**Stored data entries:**
————————

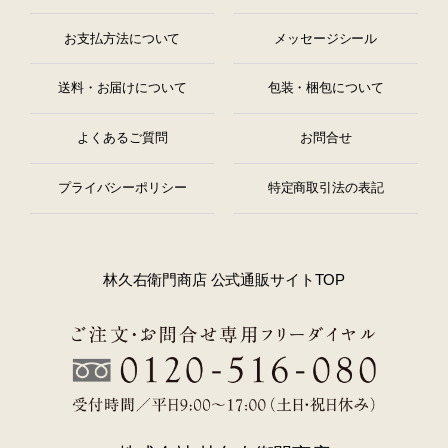
お支払方法について
メッセージシール
送料・お届けについて
包装・梱包について
よくあるご質問
お問合せ
プライバシーポリシー
特定商取引法の表記
林久右衛門商店 公式通販サイトTOP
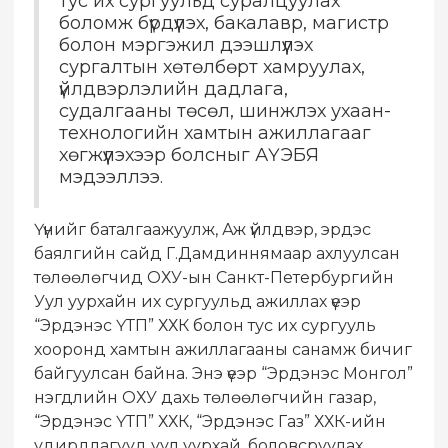
тус их сургуульд суралцуулах
боломж бүрдүүлэх, бакалавр, магистр
болон мэргэжил дээшлүүлэх
сургалтын хөтөлбөрт хамруулах,
үйлдвэрлэлийн дадлага,
судалгааны төсөл, шинжлэх ухаан-
технологийн хамтын ажиллагааг
хөгжүүлэхээр болсныг АҮЭБЯ
мэдээллээ.
Үүнийг баталгаажуулж, Аж үйлдвэр, эрдэс
баялгийн сайд Г.Дамдиннямаар ахлуулсан
төлөөлөгчид ОХУ-ын Санкт-Петербургийн
Уул уурхайн их сургуульд ажиллах үеэр
“Эрдэнэс ҮТП” ХХК болон тус их сургууль
хооронд хамтын ажиллагааны санамж бичиг
байгуулсан байна. Энэ үеэр “Эрдэнэс Монгол”
нэгдлийн ОХУ дахь төлөөлөгчийн газар,
“Эрдэнэс ҮТП” ХХК, “Эрдэнэс Газ” ХХК-ийн
удирдлагууд уул уурхай, боловсруулах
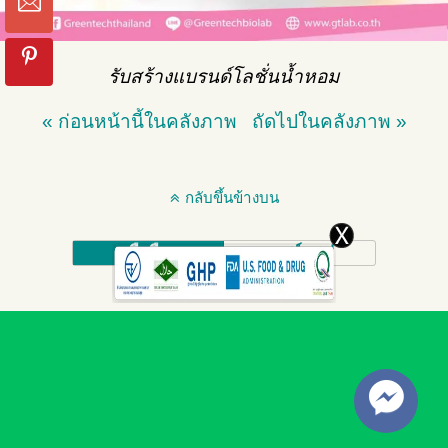
รับสร้างแบรนด์โลชั่นน้ำหอม
« ก่อนหน้านี้ในคลังภาพ
ถัดไปในคลังภาพ »
กลับขึ้นข้างบน
มือถือ
เดสก์ทอป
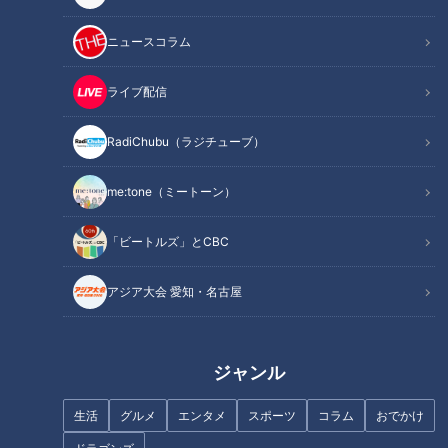
ニュースコラム
ライブ配信
退院した翌日…再び入院。繰り
病院のウラ側 人命救う薬剤師
RadiChubu（ラジチューブ）
返していた病院での暮らし…配
薬剤師のお仕事場に突撃
信型ドキュメンタリー「ピエロ
と呼ばれた息子」第120話
me:tone（ミートーン）
「ビートルズ」とCBC
アジア大会 愛知・名古屋
もうすぐ３年生！大きくなって
約“90kg”の天然本マグロを直
剥がれる皮膚の量も…～配信型
送！？家で本格的な漬けマグロ
ドキュメンタリー「ピエロと呼
が味わえる“お手軽シリーズ”と
ジャンル
ばれた息子」第１３４話
は？
生活
グルメ
エンタメ
スポーツ
コラム
おでかけ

————————

**ABOUT THIS EXERCISE:**
Give the number of lines in the entries above that contain the word "сургуульд", with no accompanying text.

**ANSWER SPACE:**
2